[Activity] All of the records should be reproduced word for word, but no images may appear in the copy.

++++ Entries shown ++++

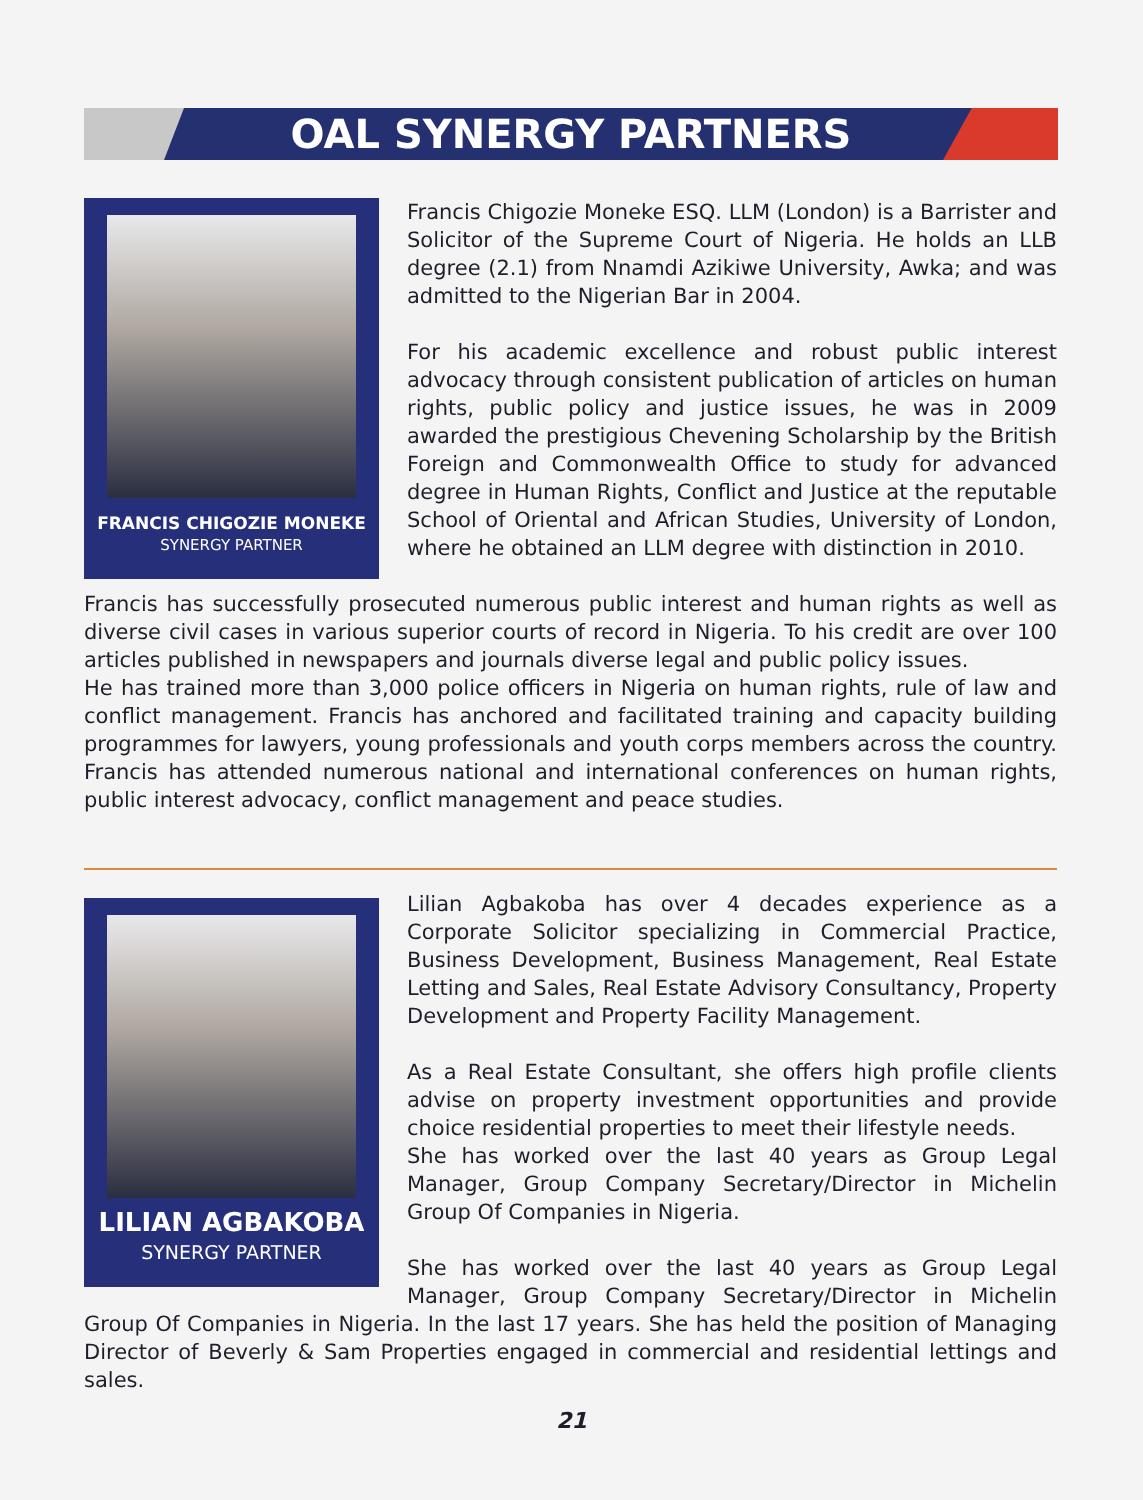OAL SYNERGY PARTNERS
FRANCIS CHIGOZIE MONEKE
SYNERGY PARTNER
Francis Chigozie Moneke ESQ. LLM (London) is a Barrister and Solicitor of the Supreme Court of Nigeria. He holds an LLB degree (2.1) from Nnamdi Azikiwe University, Awka; and was admitted to the Nigerian Bar in 2004.
For his academic excellence and robust public interest advocacy through consistent publication of articles on human rights, public policy and justice issues, he was in 2009 awarded the prestigious Chevening Scholarship by the British Foreign and Commonwealth Office to study for advanced degree in Human Rights, Conflict and Justice at the reputable School of Oriental and African Studies, University of London, where he obtained an LLM degree with distinction in 2010.
Francis has successfully prosecuted numerous public interest and human rights as well as diverse civil cases in various superior courts of record in Nigeria. To his credit are over 100 articles published in newspapers and journals diverse legal and public policy issues.
He has trained more than 3,000 police officers in Nigeria on human rights, rule of law and conflict management. Francis has anchored and facilitated training and capacity building programmes for lawyers, young professionals and youth corps members across the country. Francis has attended numerous national and international conferences on human rights, public interest advocacy, conflict management and peace studies.
LILIAN AGBAKOBA
SYNERGY PARTNER
Lilian Agbakoba has over 4 decades experience as a Corporate Solicitor specializing in Commercial Practice, Business Development, Business Management, Real Estate Letting and Sales, Real Estate Advisory Consultancy, Property Development and Property Facility Management.
As a Real Estate Consultant, she offers high profile clients advise on property investment opportunities and provide choice residential properties to meet their lifestyle needs.
She has worked over the last 40 years as Group Legal Manager, Group Company Secretary/Director in Michelin Group Of Companies in Nigeria.
She has worked over the last 40 years as Group Legal Manager, Group Company Secretary/Director in Michelin Group Of Companies in Nigeria. In the last 17 years. She has held the position of Managing Director of Beverly & Sam Properties engaged in commercial and residential lettings and sales.
21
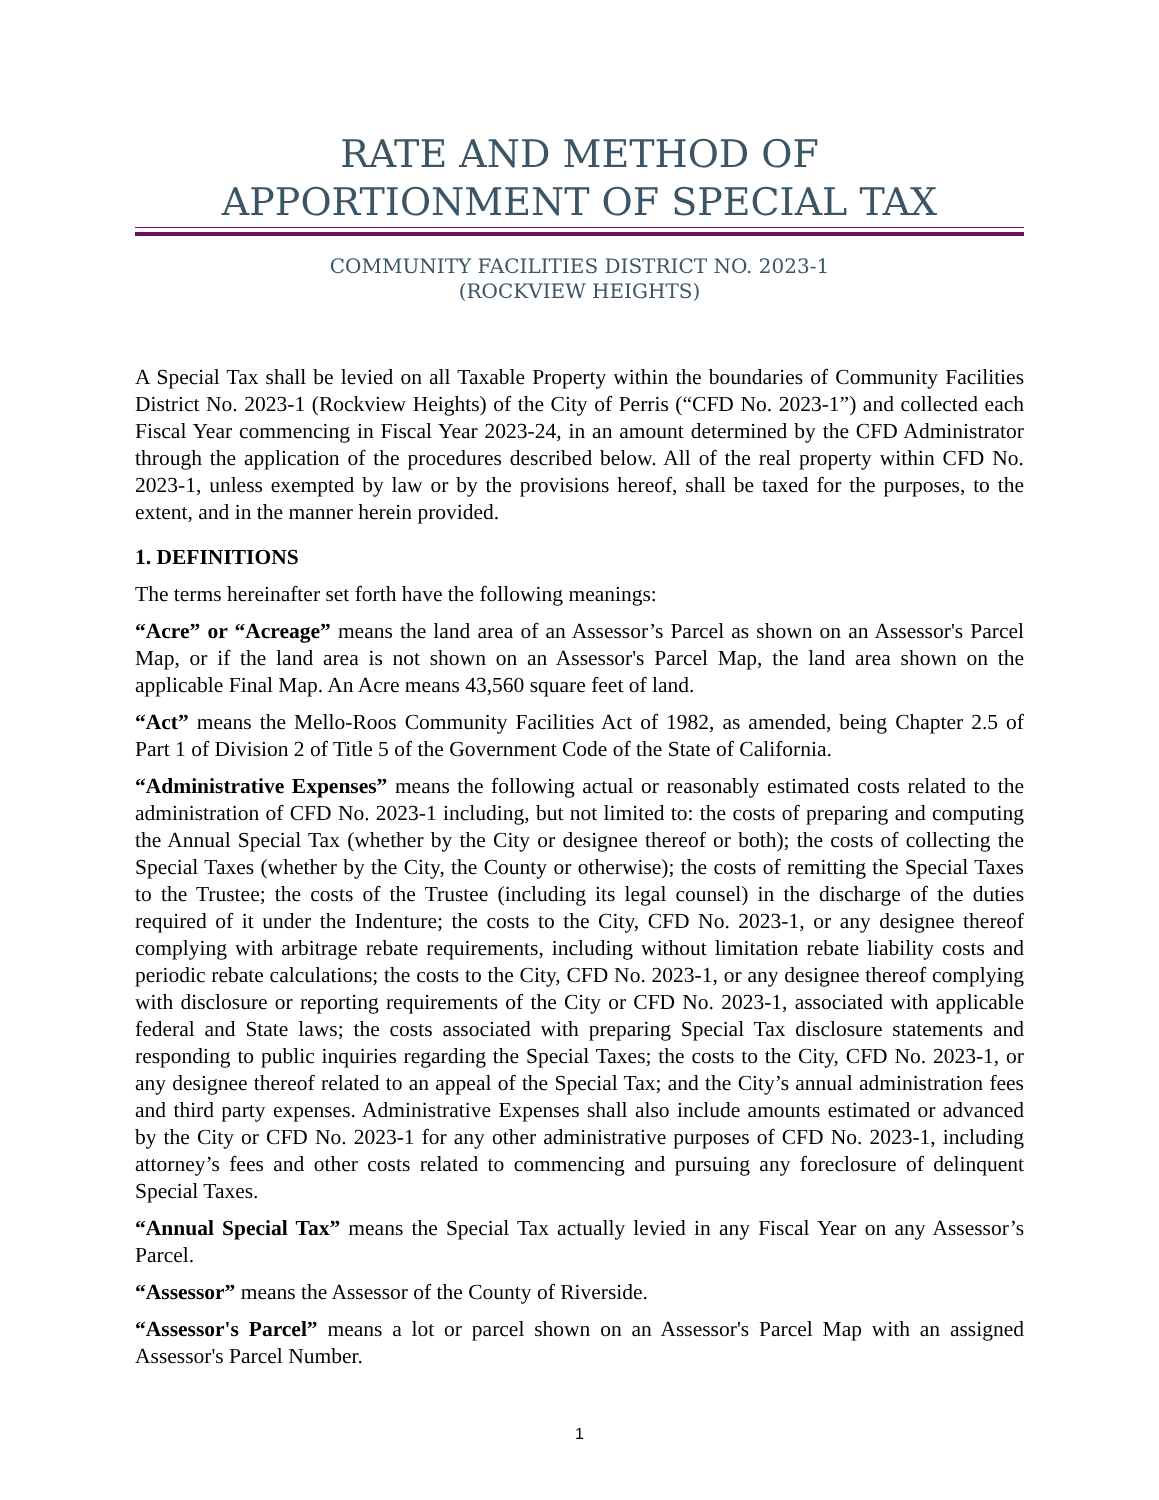RATE AND METHOD OF
APPORTIONMENT OF SPECIAL TAX
COMMUNITY FACILITIES DISTRICT NO. 2023-1
(ROCKVIEW HEIGHTS)
A Special Tax shall be levied on all Taxable Property within the boundaries of Community Facilities District No. 2023-1 (Rockview Heights) of the City of Perris (“CFD No. 2023-1”) and collected each Fiscal Year commencing in Fiscal Year 2023-24, in an amount determined by the CFD Administrator through the application of the procedures described below. All of the real property within CFD No. 2023-1, unless exempted by law or by the provisions hereof, shall be taxed for the purposes, to the extent, and in the manner herein provided.
1. DEFINITIONS
The terms hereinafter set forth have the following meanings:
“Acre” or “Acreage” means the land area of an Assessor’s Parcel as shown on an Assessor's Parcel Map, or if the land area is not shown on an Assessor's Parcel Map, the land area shown on the applicable Final Map. An Acre means 43,560 square feet of land.
“Act” means the Mello-Roos Community Facilities Act of 1982, as amended, being Chapter 2.5 of Part 1 of Division 2 of Title 5 of the Government Code of the State of California.
“Administrative Expenses” means the following actual or reasonably estimated costs related to the administration of CFD No. 2023-1 including, but not limited to: the costs of preparing and computing the Annual Special Tax (whether by the City or designee thereof or both); the costs of collecting the Special Taxes (whether by the City, the County or otherwise); the costs of remitting the Special Taxes to the Trustee; the costs of the Trustee (including its legal counsel) in the discharge of the duties required of it under the Indenture; the costs to the City, CFD No. 2023-1, or any designee thereof complying with arbitrage rebate requirements, including without limitation rebate liability costs and periodic rebate calculations; the costs to the City, CFD No. 2023-1, or any designee thereof complying with disclosure or reporting requirements of the City or CFD No. 2023-1, associated with applicable federal and State laws; the costs associated with preparing Special Tax disclosure statements and responding to public inquiries regarding the Special Taxes; the costs to the City, CFD No. 2023-1, or any designee thereof related to an appeal of the Special Tax; and the City’s annual administration fees and third party expenses. Administrative Expenses shall also include amounts estimated or advanced by the City or CFD No. 2023-1 for any other administrative purposes of CFD No. 2023-1, including attorney’s fees and other costs related to commencing and pursuing any foreclosure of delinquent Special Taxes.
“Annual Special Tax” means the Special Tax actually levied in any Fiscal Year on any Assessor’s Parcel.
“Assessor” means the Assessor of the County of Riverside.
“Assessor's Parcel” means a lot or parcel shown on an Assessor's Parcel Map with an assigned Assessor's Parcel Number.
1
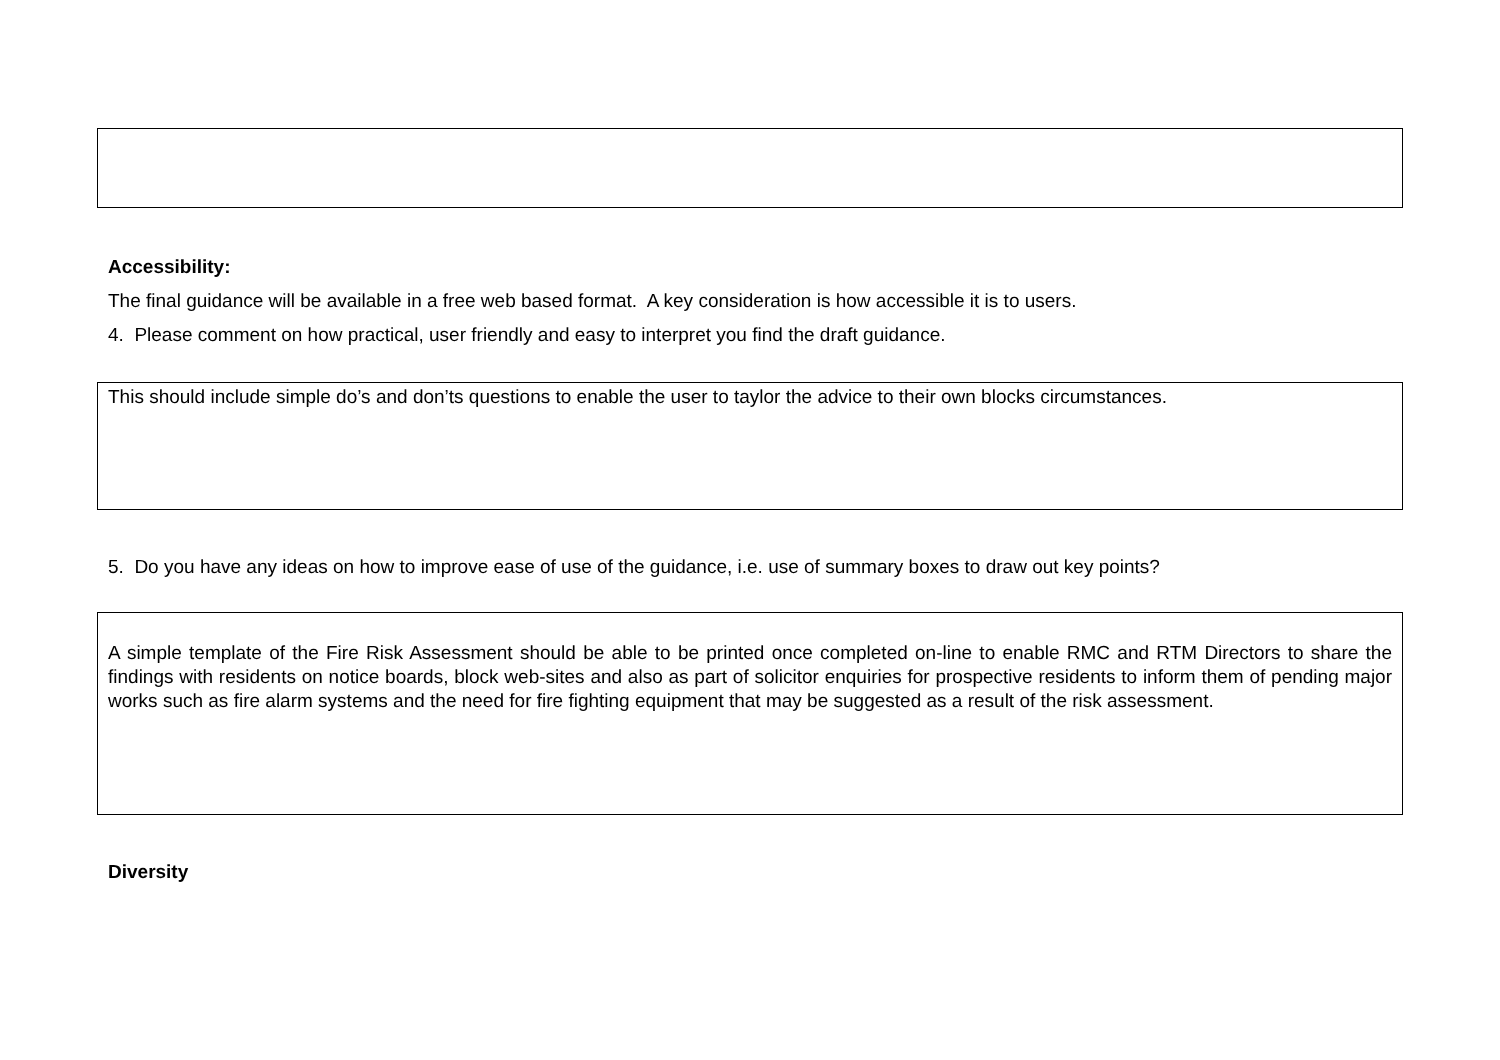Accessibility:
The final guidance will be available in a free web based format. A key consideration is how accessible it is to users.
4. Please comment on how practical, user friendly and easy to interpret you find the draft guidance.
This should include simple do’s and don’ts questions to enable the user to taylor the advice to their own blocks circumstances.
5. Do you have any ideas on how to improve ease of use of the guidance, i.e. use of summary boxes to draw out key points?
A simple template of the Fire Risk Assessment should be able to be printed once completed on-line to enable RMC and RTM Directors to share the findings with residents on notice boards, block web-sites and also as part of solicitor enquiries for prospective residents to inform them of pending major works such as fire alarm systems and the need for fire fighting equipment that may be suggested as a result of the risk assessment.
Diversity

++++

[Written response]
OAL SYNERGY PARTNERS
FRANCIS CHIGOZIE MONEKE
SYNERGY PARTNER
Francis Chigozie Moneke ESQ. LLM (London) is a Barrister and Solicitor of the Supreme Court of Nigeria. He holds an LLB degree (2.1) from Nnamdi Azikiwe University, Awka; and was admitted to the Nigerian Bar in 2004.
For his academic excellence and robust public interest advocacy through consistent publication of articles on human rights, public policy and justice issues, he was in 2009 awarded the prestigious Chevening Scholarship by the British Foreign and Commonwealth Office to study for advanced degree in Human Rights, Conflict and Justice at the reputable School of Oriental and African Studies, University of London, where he obtained an LLM degree with distinction in 2010.
Francis has successfully prosecuted numerous public interest and human rights as well as diverse civil cases in various superior courts of record in Nigeria. To his credit are over 100 articles published in newspapers and journals diverse legal and public policy issues.
He has trained more than 3,000 police officers in Nigeria on human rights, rule of law and conflict management. Francis has anchored and facilitated training and capacity building programmes for lawyers, young professionals and youth corps members across the country. Francis has attended numerous national and international conferences on human rights, public interest advocacy, conflict management and peace studies.
LILIAN AGBAKOBA
SYNERGY PARTNER
Lilian Agbakoba has over 4 decades experience as a Corporate Solicitor specializing in Commercial Practice, Business Development, Business Management, Real Estate Letting and Sales, Real Estate Advisory Consultancy, Property Development and Property Facility Management.
As a Real Estate Consultant, she offers high profile clients advise on property investment opportunities and provide choice residential properties to meet their lifestyle needs.
She has worked over the last 40 years as Group Legal Manager, Group Company Secretary/Director in Michelin Group Of Companies in Nigeria.
She has worked over the last 40 years as Group Legal Manager, Group Company Secretary/Director in Michelin Group Of Companies in Nigeria. In the last 17 years. She has held the position of Managing Director of Beverly & Sam Properties engaged in commercial and residential lettings and sales.
21
RATE AND METHOD OF
APPORTIONMENT OF SPECIAL TAX
COMMUNITY FACILITIES DISTRICT NO. 2023-1
(ROCKVIEW HEIGHTS)
A Special Tax shall be levied on all Taxable Property within the boundaries of Community Facilities District No. 2023-1 (Rockview Heights) of the City of Perris (“CFD No. 2023-1”) and collected each Fiscal Year commencing in Fiscal Year 2023-24, in an amount determined by the CFD Administrator through the application of the procedures described below. All of the real property within CFD No. 2023-1, unless exempted by law or by the provisions hereof, shall be taxed for the purposes, to the extent, and in the manner herein provided.
1. DEFINITIONS
The terms hereinafter set forth have the following meanings:
“Acre” or “Acreage” means the land area of an Assessor’s Parcel as shown on an Assessor's Parcel Map, or if the land area is not shown on an Assessor's Parcel Map, the land area shown on the applicable Final Map. An Acre means 43,560 square feet of land.
“Act” means the Mello-Roos Community Facilities Act of 1982, as amended, being Chapter 2.5 of Part 1 of Division 2 of Title 5 of the Government Code of the State of California.
“Administrative Expenses” means the following actual or reasonably estimated costs related to the administration of CFD No. 2023-1 including, but not limited to: the costs of preparing and computing the Annual Special Tax (whether by the City or designee thereof or both); the costs of collecting the Special Taxes (whether by the City, the County or otherwise); the costs of remitting the Special Taxes to the Trustee; the costs of the Trustee (including its legal counsel) in the discharge of the duties required of it under the Indenture; the costs to the City, CFD No. 2023-1, or any designee thereof complying with arbitrage rebate requirements, including without limitation rebate liability costs and periodic rebate calculations; the costs to the City, CFD No. 2023-1, or any designee thereof complying with disclosure or reporting requirements of the City or CFD No. 2023-1, associated with applicable federal and State laws; the costs associated with preparing Special Tax disclosure statements and responding to public inquiries regarding the Special Taxes; the costs to the City, CFD No. 2023-1, or any designee thereof related to an appeal of the Special Tax; and the City’s annual administration fees and third party expenses. Administrative Expenses shall also include amounts estimated or advanced by the City or CFD No. 2023-1 for any other administrative purposes of CFD No. 2023-1, including attorney’s fees and other costs related to commencing and pursuing any foreclosure of delinquent Special Taxes.
“Annual Special Tax” means the Special Tax actually levied in any Fiscal Year on any Assessor’s Parcel.
“Assessor” means the Assessor of the County of Riverside.
“Assessor's Parcel” means a lot or parcel shown on an Assessor's Parcel Map with an assigned Assessor's Parcel Number.
1
Accessibility:
The final guidance will be available in a free web based format. A key consideration is how accessible it is to users.
4. Please comment on how practical, user friendly and easy to interpret you find the draft guidance.
This should include simple do’s and don’ts questions to enable the user to taylor the advice to their own blocks circumstances.
5. Do you have any ideas on how to improve ease of use of the guidance, i.e. use of summary boxes to draw out key points?
A simple template of the Fire Risk Assessment should be able to be printed once completed on-line to enable RMC and RTM Directors to share the findings with residents on notice boards, block web-sites and also as part of solicitor enquiries for prospective residents to inform them of pending major works such as fire alarm systems and the need for fire fighting equipment that may be suggested as a result of the risk assessment.
Diversity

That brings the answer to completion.